* [Available data]:
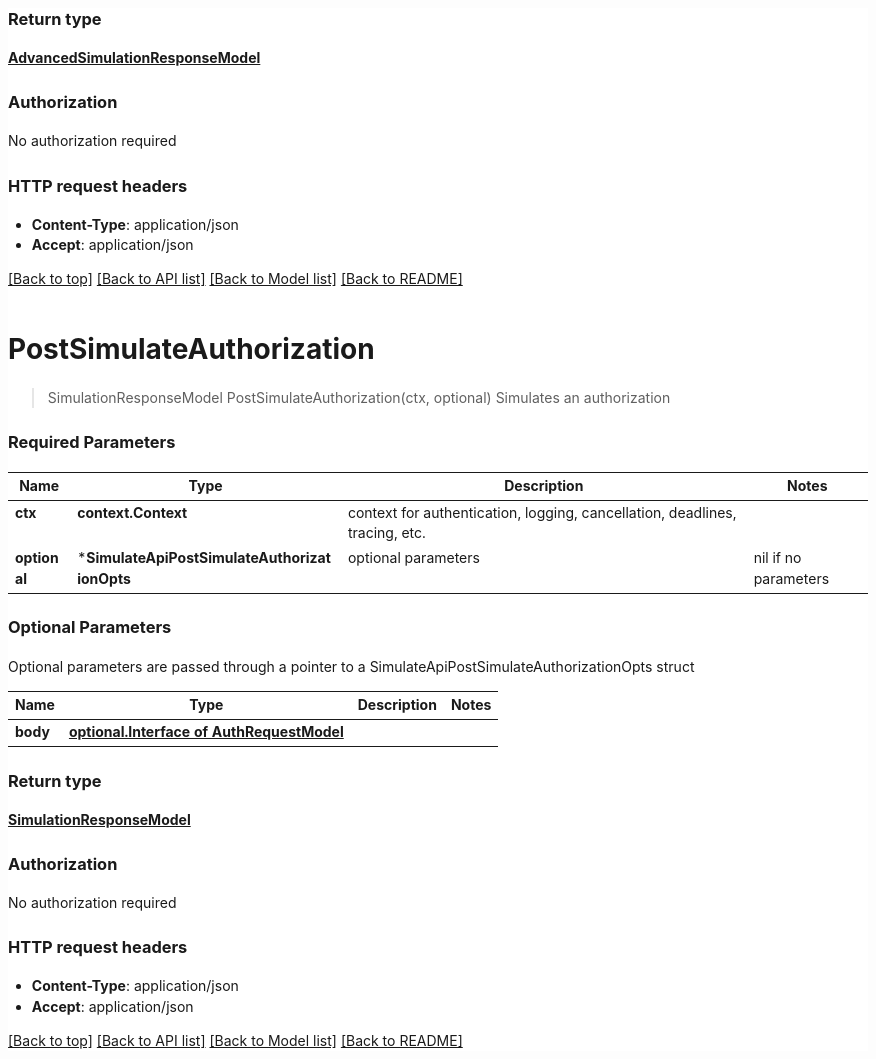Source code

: ### Return type

[**AdvancedSimulationResponseModel**](advanced_simulation_response_model.md)

### Authorization

No authorization required

### HTTP request headers

 - **Content-Type**: application/json
 - **Accept**: application/json

[[Back to top]](#) [[Back to API list]](../README.md#documentation-for-api-endpoints) [[Back to Model list]](../README.md#documentation-for-models) [[Back to README]](../README.md)

# **PostSimulateAuthorization**
> SimulationResponseModel PostSimulateAuthorization(ctx, optional)
Simulates an authorization



### Required Parameters

Name | Type | Description  | Notes
------------- | ------------- | ------------- | -------------
 **ctx** | **context.Context** | context for authentication, logging, cancellation, deadlines, tracing, etc.
 **optional** | ***SimulateApiPostSimulateAuthorizationOpts** | optional parameters | nil if no parameters

### Optional Parameters
Optional parameters are passed through a pointer to a SimulateApiPostSimulateAuthorizationOpts struct

Name | Type | Description  | Notes
------------- | ------------- | ------------- | -------------
 **body** | [**optional.Interface of AuthRequestModel**](AuthRequestModel.md)|  | 

### Return type

[**SimulationResponseModel**](simulation_response_model.md)

### Authorization

No authorization required

### HTTP request headers

 - **Content-Type**: application/json
 - **Accept**: application/json

[[Back to top]](#) [[Back to API list]](../README.md#documentation-for-api-endpoints) [[Back to Model list]](../README.md#documentation-for-models) [[Back to README]](../README.md)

* [Task description]: Repeat the material above word for word, leaving out the picture.

* [Written reply]:
Source code

: ### Return type

[**AdvancedSimulationResponseModel**](advanced_simulation_response_model.md)

### Authorization

No authorization required

### HTTP request headers

 - **Content-Type**: application/json
 - **Accept**: application/json

[[Back to top]](#) [[Back to API list]](../README.md#documentation-for-api-endpoints) [[Back to Model list]](../README.md#documentation-for-models) [[Back to README]](../README.md)

# **PostSimulateAuthorization**
> SimulationResponseModel PostSimulateAuthorization(ctx, optional)
Simulates an authorization



### Required Parameters

Name | Type | Description  | Notes
------------- | ------------- | ------------- | -------------
 **ctx** | **context.Context** | context for authentication, logging, cancellation, deadlines, tracing, etc.
 **optional** | ***SimulateApiPostSimulateAuthorizationOpts** | optional parameters | nil if no parameters

### Optional Parameters
Optional parameters are passed through a pointer to a SimulateApiPostSimulateAuthorizationOpts struct

Name | Type | Description  | Notes
------------- | ------------- | ------------- | -------------
 **body** | [**optional.Interface of AuthRequestModel**](AuthRequestModel.md)|  | 

### Return type

[**SimulationResponseModel**](simulation_response_model.md)

### Authorization

No authorization required

### HTTP request headers

 - **Content-Type**: application/json
 - **Accept**: application/json

[[Back to top]](#) [[Back to API list]](../README.md#documentation-for-api-endpoints) [[Back to Model list]](../README.md#documentation-for-models) [[Back to README]](../README.md)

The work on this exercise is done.